Exercises »
[a] Using the passage on oil price forecasts, answer each question and mark your answers (i), (ii), (iii):
(i) What oil price did Rubin predict in the fall of 2007?
(ii) What did Simmons call markets?
(iii) Who once described economics as a form of brain damage?
[b] For each statement, say whether the passage on oil price forecasts supports it, answering yes or no and quoting the words that decide it. Mark your answers (i), (ii), (iii).
(i) Jeff Rubin was at one time chief economist at CIBC.
(ii) Rubin wrote this week's article on his own.
(iii) After Rubin's January 2008 prediction, oil came close to $150 within a few months.
(Source extract begins)
He predicted oil prices would hit $200 a barrel by 2010 (all prices in US$). His “solution” was Soviet levels of control of people’s lives. Simmons confirmed that peaksters neither understand nor like markets, which he described as a “500-pound wrecking ball.”
Canada acquired its own peak fanatic in the shape of Jeff Rubin, sometime chief economist at CIBC, who provided further proof that anti-consumerist moralism could quickly drain all traces of Economics 101 from even a professional’s noggin.
In the fall of 2007, Rubin predicted $100-per-barrel oil, and sure enough, oil soon hit $100. In January of 2008 he was predicting $150 oil within five years. It almost reached that level within a few months. On a roll, he predicted oil at $200 by 2012.
Oops.
Given Rubin’s prediction record, it takes some gall to suggest, as he did this week in a jointly authored article with David Suzuki (who once described economics as a form of brain damage), that Stephen Harper had been guilty of overestimating the potential of the oil sands, and was thus personally responsible for the Alberta boom that has now gone into very sharp reverse.
“For almost a decade,” declare Rubin and Suzuki, “Canadians have been told massive expansion of Alberta’s oil sands would be the engine of economic growth as the country rode a wave of soaring oil prices during the government’s early years.”
(Source extract ends)
(Information provided begins)
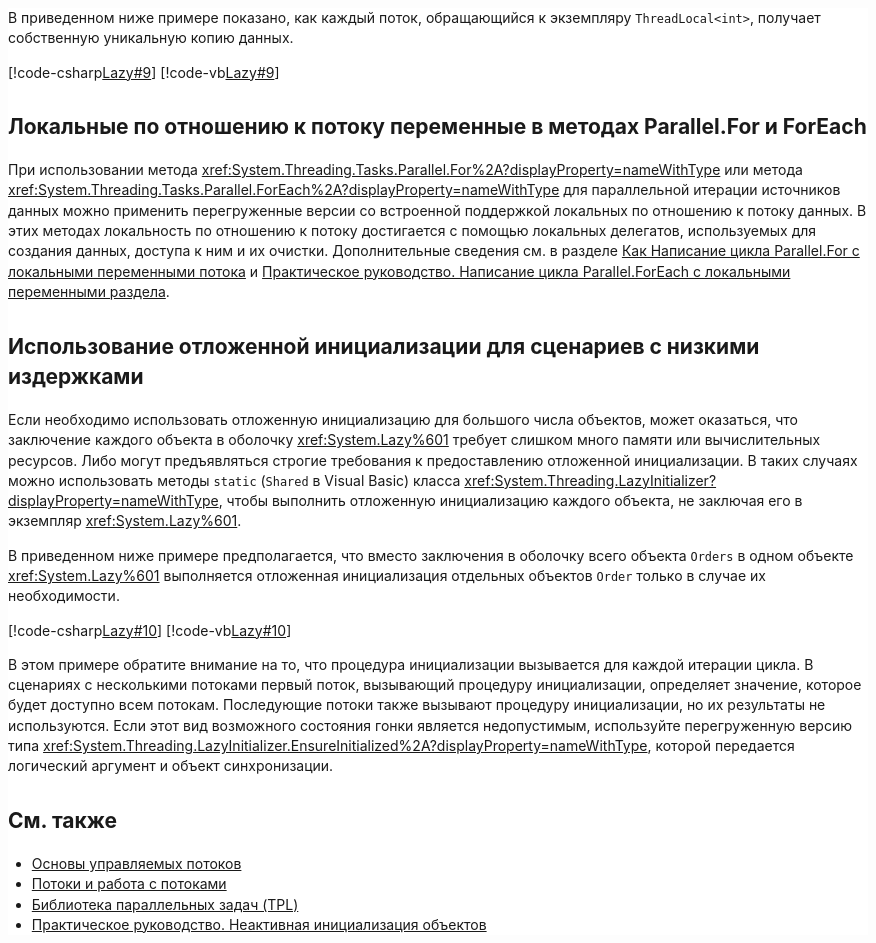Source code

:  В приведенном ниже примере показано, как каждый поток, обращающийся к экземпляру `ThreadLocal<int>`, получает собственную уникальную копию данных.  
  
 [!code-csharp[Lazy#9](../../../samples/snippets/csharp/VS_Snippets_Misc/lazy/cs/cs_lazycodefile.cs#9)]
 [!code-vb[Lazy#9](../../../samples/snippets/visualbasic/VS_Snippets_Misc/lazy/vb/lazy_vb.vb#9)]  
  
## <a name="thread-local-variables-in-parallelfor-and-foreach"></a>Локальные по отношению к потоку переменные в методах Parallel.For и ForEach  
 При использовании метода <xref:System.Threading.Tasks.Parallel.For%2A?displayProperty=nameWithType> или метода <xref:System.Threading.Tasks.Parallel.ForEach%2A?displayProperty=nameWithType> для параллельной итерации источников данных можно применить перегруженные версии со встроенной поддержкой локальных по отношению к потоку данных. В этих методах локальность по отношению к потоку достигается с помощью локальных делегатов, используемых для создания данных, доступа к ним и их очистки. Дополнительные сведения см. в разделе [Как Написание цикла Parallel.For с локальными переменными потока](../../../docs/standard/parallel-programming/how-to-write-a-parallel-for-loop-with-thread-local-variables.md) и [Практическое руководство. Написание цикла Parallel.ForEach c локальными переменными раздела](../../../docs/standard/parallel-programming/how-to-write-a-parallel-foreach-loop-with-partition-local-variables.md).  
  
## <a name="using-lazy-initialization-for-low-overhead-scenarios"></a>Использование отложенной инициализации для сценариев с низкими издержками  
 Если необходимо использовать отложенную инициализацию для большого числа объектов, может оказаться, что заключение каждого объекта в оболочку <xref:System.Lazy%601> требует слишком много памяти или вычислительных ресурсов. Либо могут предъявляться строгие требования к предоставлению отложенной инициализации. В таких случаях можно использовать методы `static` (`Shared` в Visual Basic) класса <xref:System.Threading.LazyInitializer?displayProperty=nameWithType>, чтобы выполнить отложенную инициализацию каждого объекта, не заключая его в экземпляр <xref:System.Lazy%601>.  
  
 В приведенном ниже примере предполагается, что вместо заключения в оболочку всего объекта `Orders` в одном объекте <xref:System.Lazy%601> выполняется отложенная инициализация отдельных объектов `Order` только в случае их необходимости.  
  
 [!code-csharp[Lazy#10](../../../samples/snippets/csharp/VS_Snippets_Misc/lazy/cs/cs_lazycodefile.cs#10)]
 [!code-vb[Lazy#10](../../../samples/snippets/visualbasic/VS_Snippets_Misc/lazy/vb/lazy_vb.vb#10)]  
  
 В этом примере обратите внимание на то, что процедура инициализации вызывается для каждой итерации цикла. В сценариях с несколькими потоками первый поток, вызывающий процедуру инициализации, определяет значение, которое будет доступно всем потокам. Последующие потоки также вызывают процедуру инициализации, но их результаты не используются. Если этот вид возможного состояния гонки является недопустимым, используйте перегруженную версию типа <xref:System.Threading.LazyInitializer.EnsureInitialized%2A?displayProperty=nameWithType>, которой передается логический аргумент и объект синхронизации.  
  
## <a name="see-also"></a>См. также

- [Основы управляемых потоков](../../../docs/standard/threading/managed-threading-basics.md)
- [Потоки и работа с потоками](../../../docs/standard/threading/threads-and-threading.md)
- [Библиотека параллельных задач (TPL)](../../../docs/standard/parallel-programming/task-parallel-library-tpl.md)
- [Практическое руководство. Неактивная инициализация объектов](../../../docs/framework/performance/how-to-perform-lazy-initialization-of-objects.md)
(Information provided ends)
Responses by task »
[a]
(i) $100 per barrel.
(ii) A "500-pound wrecking ball."
(iii) David Suzuki.

[b]
(i) Yes: "sometime chief economist at CIBC"
(ii) No: "a jointly authored article with David Suzuki"
(iii) Yes: "It almost reached that level within a few months."